##### Selected excerpt
Herders cannot simply be outlawed. Despite the violence, they continue to supply the Sahel’s markets with meat. Grazing reserves have been proposed as a solution, but since these are seen as a government transfer of land to commercial livestock operations, they are unpopular. Fulani herders often object that such reserves are inaccessible or already in use by other herders. In May 2016, some 350 federal and state legislators declared they would resist any attempt by the federal government to take land by force for use as grazing reserves. Others have argued that ranching on fenced private lands (preferably in the north, where ethnic and religious tensions are diminished) is the only solution for Nigeria, where questions of land ownership remain politically charged.15 Nonetheless, 10 Nigerian states moved ahead in August 2016 with allocating grazing lands to the herdsmen.16
Ranching would improve yields of meat and milk, both of which suffer from nomadic grazing. (Most of Nigeria’s milk is now imported from the Netherlands.) According to House of Representatives minority leader Leo Ogor, “The solution lies in coming up with legislation that will criminalise grazing outside the ranches.”17 Governor of Benue State Samuel Ortom has said, “If we can copy the presidential system from America, why can’t we copy ranching? But, you see, it is a gradual process and cannot be done overnight.”18
Christians in Nigeria’s Kaduna State complaining of daily kidnappings, killings, and rapes committed by herders have described the large Ladugga grazing reserve as an “incubator” for “all sorts of criminals that are responsible for the misfortune that has come to stay with us.”19 An editorial in a major Nigerian daily described the reserves as “a decoy” for Fulani herders to overrun and seize land from “unsuspecting natives.” “It is incomprehensible how anyone expects the entire country to have grazing reserves carved out for Fulani herdsmen … what else is the motive behind this adventure if it is not to grab land and have strategic power?”20
Three federal bills trying to establish grazing reserves and control of herd movement were dropped by Nigeria’s senate last November after it was ruled such legislation must be enacted at the state level. This will likely result in a patchwork of efforts, however, to solve a problem that is, by its very nature, unconfined by state or national borders.21
In Ghana, joint military/police taskforces have been deployed to evict Fulani herdsmen from regions affected by communal violence.22 Many of the herdsmen are from Burkina Faso where pastureland has receded. To deal with what has been described as “a national security issue due to the crimes associated with the activities of the nomads,” Ghanaian President John Dramani Mahama announced that veterinary services and 10,000 hectares of land would be provided to the herdsmen to discourage violent clashes with farmers.23 The measure falls short of the ranching laws that have been promised since 2012 but have yet to be implemented.24
Dr. Joachim Ezeji, an Abuja, Nigeria-based water management expert, attributes the violence to poor water management practices in Nigeria that are “not robust enough to cope with the impacts of climate change,” suggesting soil restoration, reforestation, and the expansion of terrace-farming could aid the currently unproductive, sloping land.25
Nigeria: Economic Struggle or Religious Conquest?
##########
Task requirements:
Answer these questions using the passage on Fulani herders and grazing reserves:
(a) In what month and year did 10 Nigerian states move ahead with allocating grazing lands to the herdsmen?
(b) From what country is most of Nigeria's milk now imported?
(c) How many hectares of land did Ghanaian President John Dramani Mahama announce would be provided to the herdsmen?
The material after this point comes from a separate source.
##### Information shown
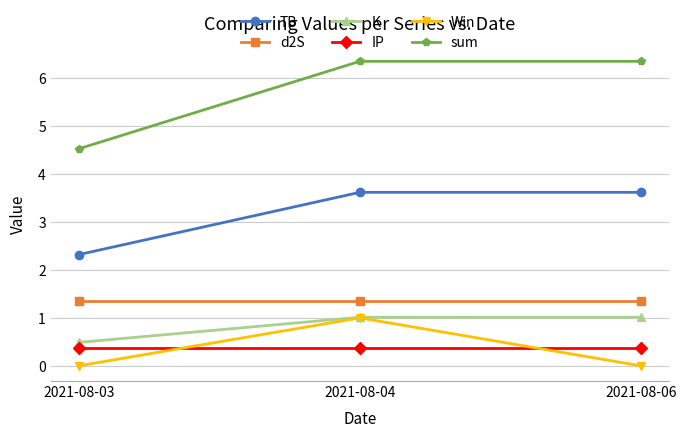

What are all the series names shown in the legend?

TB, d2S, K, IP, Win, sum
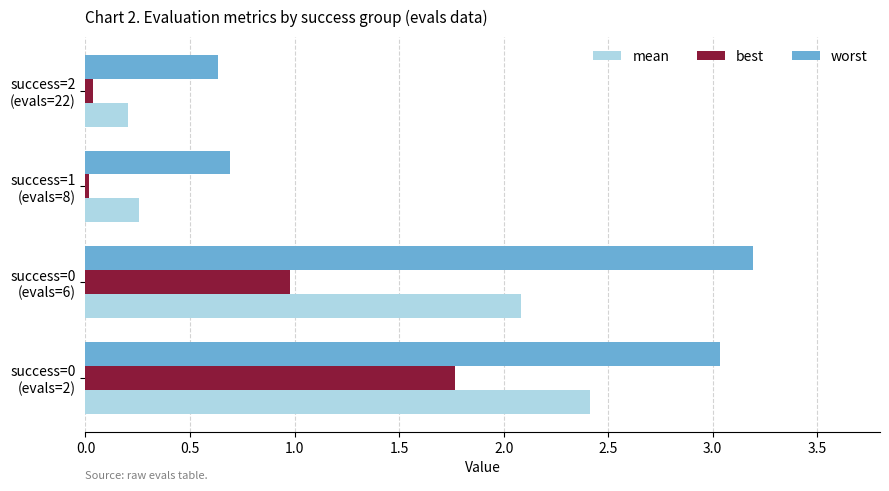

List the series in order of their peak value, highest first.

worst, mean, best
##########
Answer to this exercise:
(a) August 2016
(b) The Netherlands
(c) 10,000 hectares